Preliminary Legislative Redistricting Plan Approved Along Party Lines

A preliminary legislative redistricting plan was approved by the Legislative Reapportionment Commission on Monday.  The vote was split along party lines. The approval came after a half hour recess to allow the legislative leaders  time to look over each side’s final proposed maps.

The preliminary plan moves a senate district from the Pittsburgh area, now held by Senator Jim Brewster, a Democrat, to Monroe County. On the house side, it adds seats in Lehigh, Berks, Chester and York Counties while cutting districts in Erie and Philadelphia, and two in Allegheny County.

House Majority Leader Mike Turzai (R-Allegheny) says there are two current Republican seats and two current Democratic seats that would be moved, even though the population gains in the state, in the aggregate, have been significantly in Republican districts.  He says the loss in population has most significantly occurred in the western part of the state.

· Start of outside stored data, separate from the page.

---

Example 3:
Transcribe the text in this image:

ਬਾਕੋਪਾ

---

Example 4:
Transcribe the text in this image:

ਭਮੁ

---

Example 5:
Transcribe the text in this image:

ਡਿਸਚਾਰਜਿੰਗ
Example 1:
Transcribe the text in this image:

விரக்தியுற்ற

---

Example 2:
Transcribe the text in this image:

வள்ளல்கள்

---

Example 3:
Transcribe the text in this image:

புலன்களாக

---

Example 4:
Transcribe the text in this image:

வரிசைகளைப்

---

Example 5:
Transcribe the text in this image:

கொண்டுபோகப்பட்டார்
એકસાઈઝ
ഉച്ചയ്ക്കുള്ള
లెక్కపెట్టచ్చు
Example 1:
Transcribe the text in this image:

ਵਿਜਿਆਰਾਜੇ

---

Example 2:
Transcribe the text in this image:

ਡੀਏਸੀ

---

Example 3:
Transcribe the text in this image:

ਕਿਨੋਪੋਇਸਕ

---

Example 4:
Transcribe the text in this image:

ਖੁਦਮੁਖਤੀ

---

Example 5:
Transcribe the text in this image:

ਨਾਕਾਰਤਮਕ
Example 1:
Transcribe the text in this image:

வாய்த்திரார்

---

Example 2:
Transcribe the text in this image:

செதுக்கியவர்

Senate Majority Leader Dominic Pileggi (R-Delaware) says six senate districts are currently based in Allegheny County.  He says combined, they’re more than 125,000 residents short of the ideal population for six senate districts., Four of them already stretch into other counties. He says the proposal moves the lowest populated district, senate district 45.

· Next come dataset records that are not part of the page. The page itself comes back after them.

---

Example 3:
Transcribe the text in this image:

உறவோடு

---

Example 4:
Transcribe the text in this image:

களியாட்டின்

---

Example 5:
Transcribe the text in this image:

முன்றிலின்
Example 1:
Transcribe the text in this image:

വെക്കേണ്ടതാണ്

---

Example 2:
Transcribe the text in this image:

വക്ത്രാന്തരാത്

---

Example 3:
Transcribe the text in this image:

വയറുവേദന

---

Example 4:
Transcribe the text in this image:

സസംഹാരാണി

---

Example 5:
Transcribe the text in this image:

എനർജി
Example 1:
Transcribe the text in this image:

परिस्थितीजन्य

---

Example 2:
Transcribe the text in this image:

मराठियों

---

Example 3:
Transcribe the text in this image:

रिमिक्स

Senate Minority Leader Jay Costa (D-Allegheny) says it’s not a fair plan, and not reasonable to all citizens and to their members.  He says the Republican map is not sincere; it does not follow the appropriate population numbers, the population change. He says the map also disenfranchises voters across the state and splits strong African American communities in Western Pennsylvania.

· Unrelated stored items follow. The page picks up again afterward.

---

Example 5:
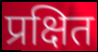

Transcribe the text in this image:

प्रक्षित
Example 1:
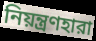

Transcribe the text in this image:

নিয়ন্ত্রণহারা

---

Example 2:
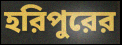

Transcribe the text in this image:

হরিপুরের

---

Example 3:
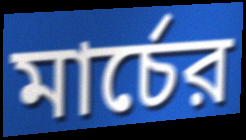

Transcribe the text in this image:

মার্চের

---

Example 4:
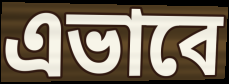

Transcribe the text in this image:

এভাবে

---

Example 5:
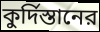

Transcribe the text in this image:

কুর্দিস্তানের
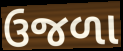
ઉજળા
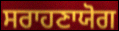
ਸਰਾਹਣਾਯੋਗ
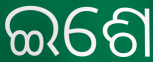
ଇଶେ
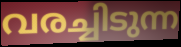
വരച്ചിടുന്ന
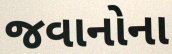
જવાનોના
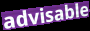
advisable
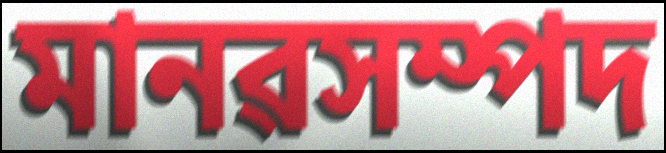
মানৱসম্পদ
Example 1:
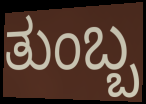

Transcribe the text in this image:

ತುಂಬ್ಬ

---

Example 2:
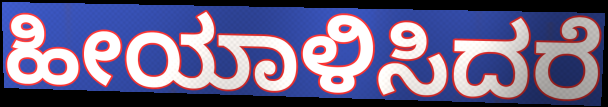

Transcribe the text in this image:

ಹೀಯಾಳಿಸಿದರೆ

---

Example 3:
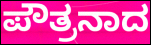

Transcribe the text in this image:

ಪೌತ್ರನಾದ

House Minority Leader Frank Dermody (D-Allegheny) called it bait and switch. He says the plan is not about fairness for the people of Pennsylvania, it’s about maintaining the Republican majority.

The commission is made up of the four leaders and State Superior Court Judge emeritus Stephen McEwen.  The deciding vote in the 3-2 tally was cast by McEwen. He set a November 18th hearing date to take public input on the preliminary plan.

The plan will sit for a thirty day public comment period. A copy of the proposed new legislative district lines was to be made available at the Commission’s web site,

Senator Costa told Judge McEwen he hopes they’ll be provided the opportunity to continue to negotiate the reapportionment process, to further refine the plan Costa says was adopted along party lines.  McEwen said he would certainly be open to further negotiation and compromise, and would be delighted to hear that negotiations had been somewhat successful.

The changes are based on 2010 census  numbers for Pennsylvania.